Reclaiming Plural India
Hem Borker
SHAHEEN BAGH AND THE IDEA OF INDIA: WRITINGS ON A MOVEMENT FOR JUSTICE, LIBERTY AND EQUALITY by Seema Mustafa Speaking Tiger, 2020, 256 pp., 450.00
April 2021, volume 45, No 4

Shaheen Bagh protests began on 15 December 2019, three days after the passage of the Citizenship (Amendment) Act (CAA) which, in conjunction with the proposed nationwide National Register of Citizens (NRC), posed the threat of excluding scores of Muslims from Indian citizenship. Within a few days the number of protestors swelled and Shaheen Bagh garnered global media attention as one of the longest on-going protests against the CAA, NRC and National Population Register (NPR). The supporters of the CAA questioned the legitimacy of Shaheen Bagh—touting the protests as ‘anti-national’, as ‘conspiracy’, as ‘gathering of traitors’ to hijack the new citizenship law the purpose of which was to weed out ‘infiltrators’. The book under review, Shaheen Bagh and the Idea of India, offers an alternative view. It brings together interviews, essays, photographs and ground reports in an edited volume that describes the significance of the 100-day Muslim women-led resistance as a historic civil rights movement that spontaneously erupted to (re)claim the secular, democratic rights of a besieged minority. The editor, Seema Mustafa, describes how Shaheen Bagh saw for the ‘first time in living memory’, Muslim women, long stereotyped as demure and caged, participate in direct political action, leading from the front.

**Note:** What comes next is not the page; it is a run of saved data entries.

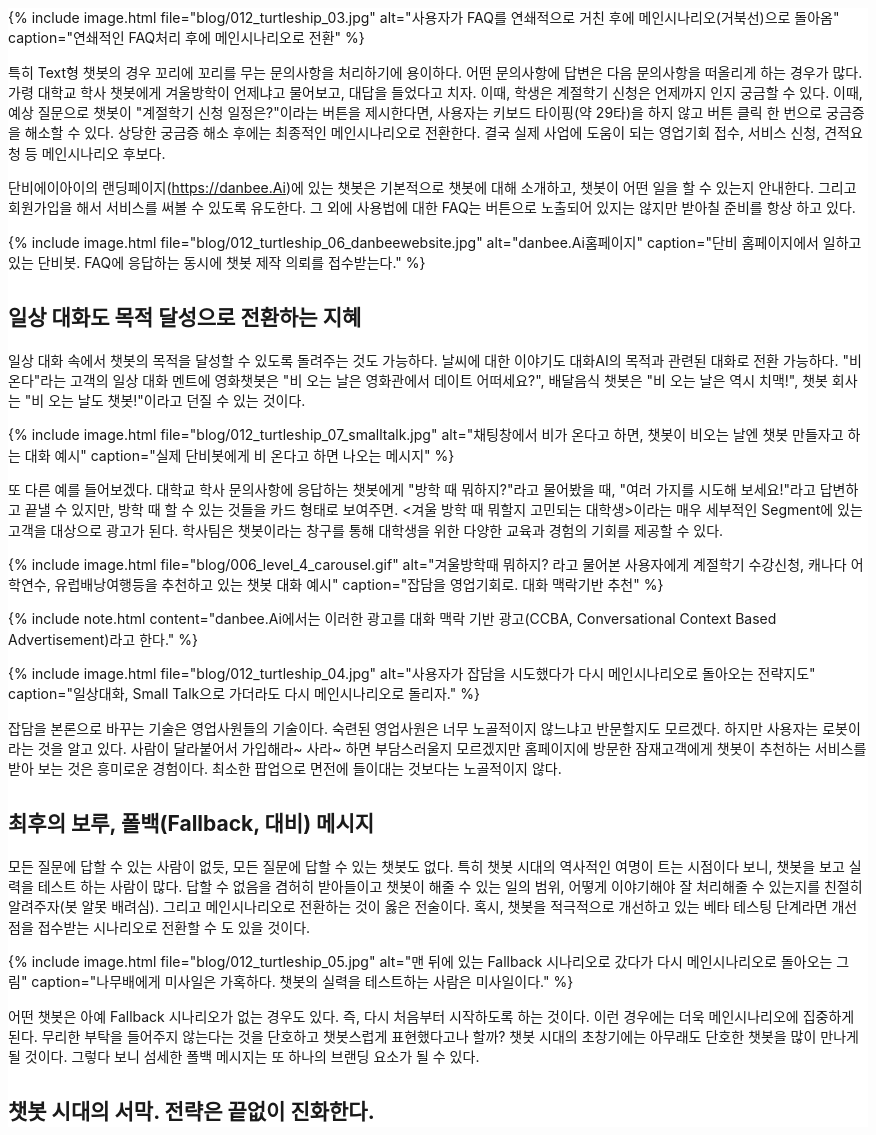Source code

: {% include image.html file="blog/012_turtleship_03.jpg" alt="사용자가 FAQ를 연쇄적으로 거친 후에 메인시나리오(거북선)으로 돌아옴" caption="연쇄적인 FAQ처리 후에 메인시나리오로 전환" %}

특히 Text형 챗봇의 경우 꼬리에 꼬리를 무는 문의사항을 처리하기에 용이하다. 어떤 문의사항에 답변은 다음 문의사항을 떠올리게 하는 경우가 많다. 가령 대학교 학사 챗봇에게 겨울방학이 언제냐고 물어보고, 대답을 들었다고 치자. 이때, 학생은 계절학기 신청은 언제까지 인지 궁금할 수 있다. 이때, 예상 질문으로 챗봇이 "계절학기 신청 일정은?"이라는 버튼을 제시한다면, 사용자는 키보드 타이핑(약 29타)을 하지 않고 버튼 클릭 한 번으로 궁금증을 해소할 수 있다. 상당한 궁금증 해소 후에는 최종적인 메인시나리오로 전환한다. 결국 실제 사업에 도움이 되는 영업기회 접수, 서비스 신청, 견적요청 등 메인시나리오 후보다.

단비에이아이의 랜딩페이지(https://danbee.Ai)에 있는 챗봇은 기본적으로 챗봇에 대해 소개하고, 챗봇이 어떤 일을 할 수 있는지 안내한다. 그리고 회원가입을 해서 서비스를 써볼 수 있도록 유도한다. 그 외에 사용법에 대한 FAQ는 버튼으로 노출되어 있지는 않지만 받아칠 준비를 항상 하고 있다. 

{% include image.html file="blog/012_turtleship_06_danbeewebsite.jpg" alt="danbee.Ai홈페이지" caption="단비 홈페이지에서 일하고 있는 단비봇. FAQ에 응답하는 동시에 챗봇 제작 의뢰를 접수받는다." %}

## 일상 대화도 목적 달성으로 전환하는 지혜
일상 대화 속에서 챗봇의 목적을 달성할 수 있도록 돌려주는 것도 가능하다. 날씨에 대한 이야기도 대화AI의 목적과 관련된 대화로 전환 가능하다. "비 온다"라는 고객의 일상 대화 멘트에 영화챗봇은 "비 오는 날은 영화관에서 데이트 어떠세요?", 배달음식 챗봇은 "비 오는 날은 역시 치맥!", 챗봇 회사는 "비 오는 날도 챗봇!"이라고 던질 수 있는 것이다. 

{% include image.html file="blog/012_turtleship_07_smalltalk.jpg" alt="채팅창에서 비가 온다고 하면, 챗봇이 비오는 날엔 챗봇 만들자고 하는 대화 예시" caption="실제 단비봇에게 비 온다고 하면 나오는 메시지" %}

또 다른 예를 들어보겠다.  대학교 학사 문의사항에 응답하는 챗봇에게 "방학 때 뭐하지?"라고 물어봤을 때, "여러 가지를 시도해 보세요!"라고 답변하고 끝낼 수 있지만, 방학 때 할 수 있는 것들을 카드 형태로 보여주면. <겨울 방학 때 뭐할지 고민되는 대학생>이라는 매우 세부적인 Segment에 있는 고객을 대상으로 광고가 된다. 학사팀은 챗봇이라는 창구를 통해 대학생을 위한 다양한 교육과 경험의 기회를 제공할 수 있다.

{% include image.html file="blog/006_level_4_carousel.gif" alt="겨울방학때 뭐하지? 라고 물어본 사용자에게 계절학기 수강신청, 캐나다 어학연수, 유럽배낭여행등을 추천하고 있는 챗봇 대화 예시" caption="잡담을 영업기회로. 대화 맥락기반 추천" %}


{% include note.html content="danbee.Ai에서는 이러한 광고를 대화 맥락 기반 광고(CCBA, Conversational Context Based Advertisement)라고 한다." %}

{% include image.html file="blog/012_turtleship_04.jpg" alt="사용자가 잡담을 시도했다가 다시 메인시나리오로 돌아오는 전략지도" caption="일상대화, Small Talk으로 가더라도 다시 메인시나리오로 돌리자." %}

잡담을 본론으로 바꾸는 기술은 영업사원들의 기술이다. 숙련된 영업사원은 너무 노골적이지 않느냐고 반문할지도 모르겠다. 하지만 사용자는 로봇이라는 것을 알고 있다. 사람이 달라붙어서 가입해라~ 사라~ 하면 부담스러울지 모르겠지만 홈페이지에 방문한 잠재고객에게 챗봇이 추천하는 서비스를 받아 보는 것은 흥미로운 경험이다. 최소한 팝업으로 면전에 들이대는 것보다는 노골적이지 않다. 

## 최후의 보루, 폴백(Fallback, 대비) 메시지

모든 질문에 답할 수 있는 사람이 없듯, 모든 질문에 답할 수 있는 챗봇도 없다. 특히 챗봇 시대의 역사적인 여명이 트는 시점이다 보니, 챗봇을 보고 실력을 테스트 하는 사람이 많다. 답할 수 없음을 겸허히 받아들이고 챗봇이 해줄 수 있는 일의 범위, 어떻게 이야기해야 잘 처리해줄 수 있는지를 친절히 알려주자(봇 알못 배려심). 그리고 메인시나리오로 전환하는 것이 옳은 전술이다. 혹시, 챗봇을 적극적으로 개선하고 있는 베타 테스팅 단계라면 개선점을 접수받는 시나리오로 전환할 수 도 있을 것이다.

{% include image.html file="blog/012_turtleship_05.jpg" alt="맨 뒤에 있는 Fallback 시나리오로 갔다가 다시 메인시나리오로 돌아오는 그림" caption="나무배에게 미사일은 가혹하다. 챗봇의 실력을 테스트하는 사람은 미사일이다." %}

어떤 챗봇은 아예 Fallback 시나리오가 없는 경우도 있다. 즉, 다시 처음부터 시작하도록 하는 것이다. 이런 경우에는 더욱 메인시나리오에 집중하게 된다. 무리한 부탁을 들어주지 않는다는 것을 단호하고 챗봇스럽게 표현했다고나 할까? 챗봇 시대의 초창기에는 아무래도 단호한 챗봇을 많이 만나게 될 것이다. 그렇다 보니 섬세한 폴백 메시지는 또 하나의 브랜딩 요소가 될 수 있다. 

## 챗봇 시대의 서막. 전략은 끝없이 진화한다.
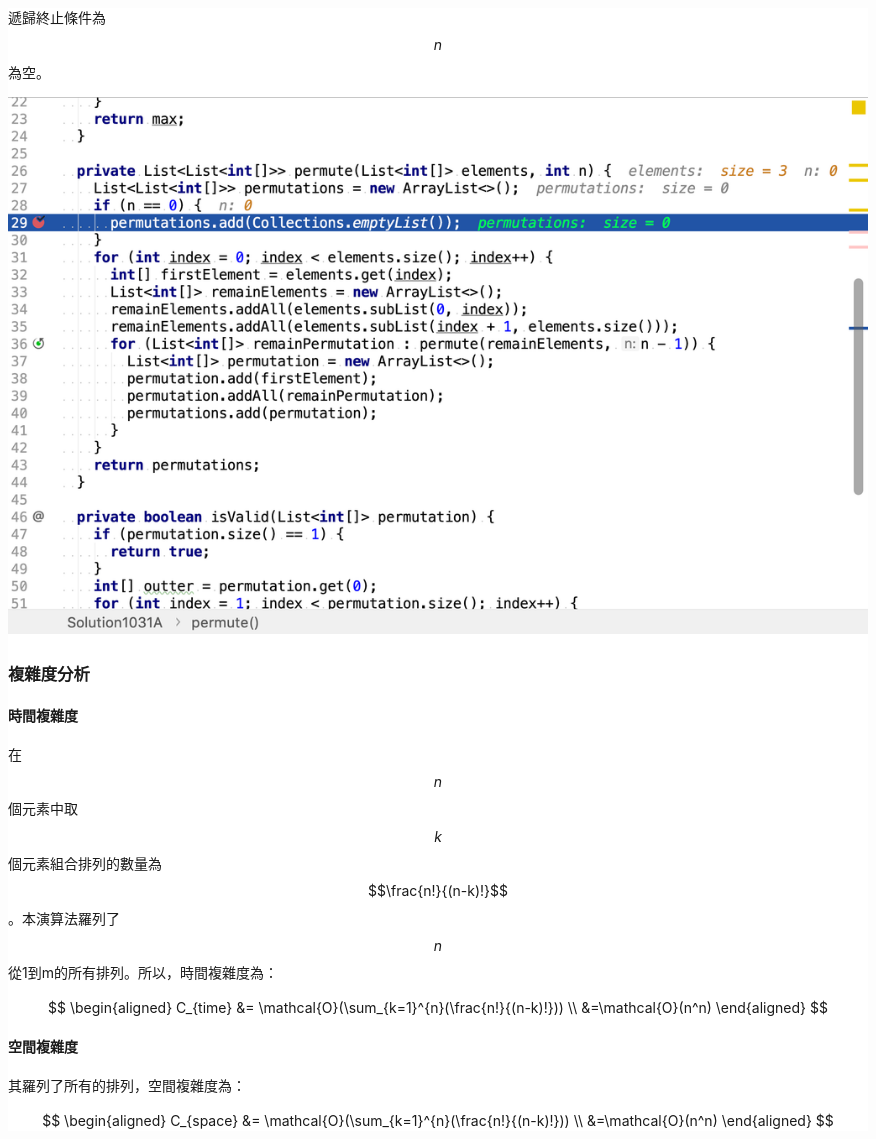 遞歸終止條件為$$n$$為空。

![debug-A6](p1031.figure/debug-A6.png)

### 複雜度分析

#### 時間複雜度

在$$n$$個元素中取$$k$$個元素組合排列的數量為$$\frac{n!}{(n-k)!}$$。本演算法羅列了$$n$$從1到m的所有排列。所以，時間複雜度為：

$$
\begin{aligned}
C_{time} &= \mathcal{O}(\sum_{k=1}^{n}(\frac{n!}{(n-k)!})) \\
&=\mathcal{O}(n^n)
\end{aligned}
$$

#### 空間複雜度

其羅列了所有的排列，空間複雜度為：

$$
\begin{aligned}
C_{space} &= \mathcal{O}(\sum_{k=1}^{n}(\frac{n!}{(n-k)!})) \\
&=\mathcal{O}(n^n)
\end{aligned}
$$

The book is divided into three parts. Part one, ‘Ground Reports from the Protest’, details the evolution of the movement, the voices of the participants and the range of meanings—symbolic, spatial and political that the protest movement acquired. The five chapters draw from the field reports of journalists, researchers and documentary photographers covering the protests to evoke a strong sense of ‘here and now’.